Requirements:
Pick up the passage below on X-ray emission from isolated black holes at the point where it stops, and continue it.

Galactic stellar-population-synthesis models , chemical-enrichment models , and long-duration Bulge microlensing events indicate about N _ { tot } = 10 ^ { 8 } -10 ^ { 9 } stellar-mass black holes reside in our Galaxy .
We study X-ray emission from accretion from the interstellar medium on to isolated black holes .
Although isolated black holes may be fewer in number than neutron stars , N _ { NS } \sim 10 ^ { 9 } , their higher masses , \langle M \rangle \sim 9 { M } _ { \odot } , and smaller space velocities , \sigma _ { v } \sim 40 km s ^ { -1 } result in Bondi-Hoyle accretion rates \sim 4 \times 10 ^ { 3 } times higher than for neutron stars .
We estimate that \sim 10 ^ { 4 } isolated black holes within the Milky Way should accrete at \dot { M } > 10 ^ { 15 } g s ^ { -1 } , comparable to accretion rates inferred for black-hole X-ray binaries given a total number of black holes N _ { tot } = N _ { 9 } 10 ^ { 9 } .
If black holes accrete at efficiencies only \sim 10 ^ { -4 } ( N _ { NS } / N _ { tot } ) ^ { 0.8 } of the neutron-star accretion efficiency , a comparable number of each may be detectable .

Data segment:
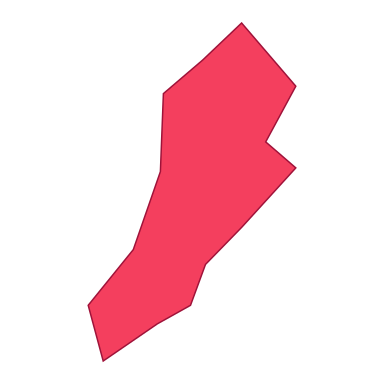 an SVG outline of Paola
{"feature_id": "MLT-5958", "entity_name": "Paola", "entity_type": "state/province", "adm_level": 1, "iso_a3": "MLT", "parent_name": "Malta", "parent_adm1": "", "projection": "albers", "projection_center": [14.504, 35.872], "detail": "fine", "context": "isolated", "style": "filled", "palette": "rose", "viewbox_px": 384, "rotation_deg": 0, "n_neighbors": 0, "source": "natural_earth", "source_scale": "10m", "svg_char_len": 307}
<svg xmlns="http://www.w3.org/2000/svg" viewBox="0 0 384 384"><path d="M241.7,227.3L205.5,264.4L190.5,305.3L157.4,323.8L103.2,361.0L88.2,305.3L133.3,249.6L160.4,171.6L163.4,93.6L202.5,60.2L241.6,23.0L295.8,86.2L265.7,141.9L295.8,167.9L241.7,227.3Z" fill="#f43f5e" stroke="#9f1239" stroke-width="1.5"/></svg>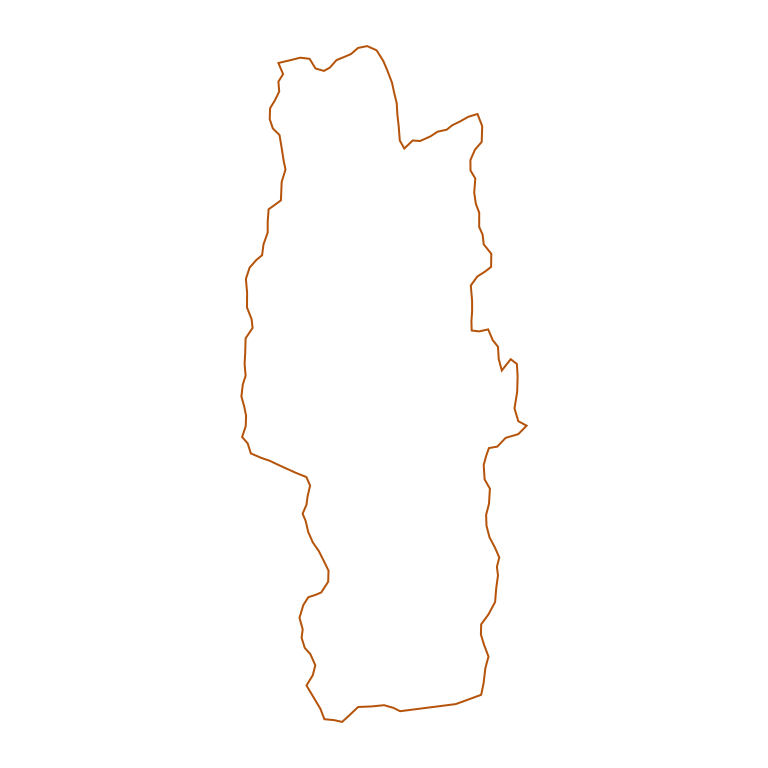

Task response:
We make predictions for the number of isolated accreting black holes in our Galaxy which can be detected with X-ray surveys as a function of efficiency , concluding that all-sky surveys at a depth of F = F _ { -15 } 10 ^ { -15 } erg cm ^ { -2 } s ^ { -1 } dex ^ { -1 } can find N ( > F ) \sim 10 ^ { 4 } N _ { 9 } ( F _ { -15 } / \epsilon _ { -5 } ) ^ { -1.2 } isolated accreting black holes for a velocity dispersion of 40 km s ^ { -1 } and X-ray accretion efficiency of \epsilon = \epsilon _ { -5 } 10 ^ { -5 } .
Deeper surveys of the Galactic plane with Chandra or XMM-Newton may find tens of these objects per year , depending on the efficiency .
We argue that a minimum mass can be derived for microlensing black-hole candidates if they are detected in the X-ray .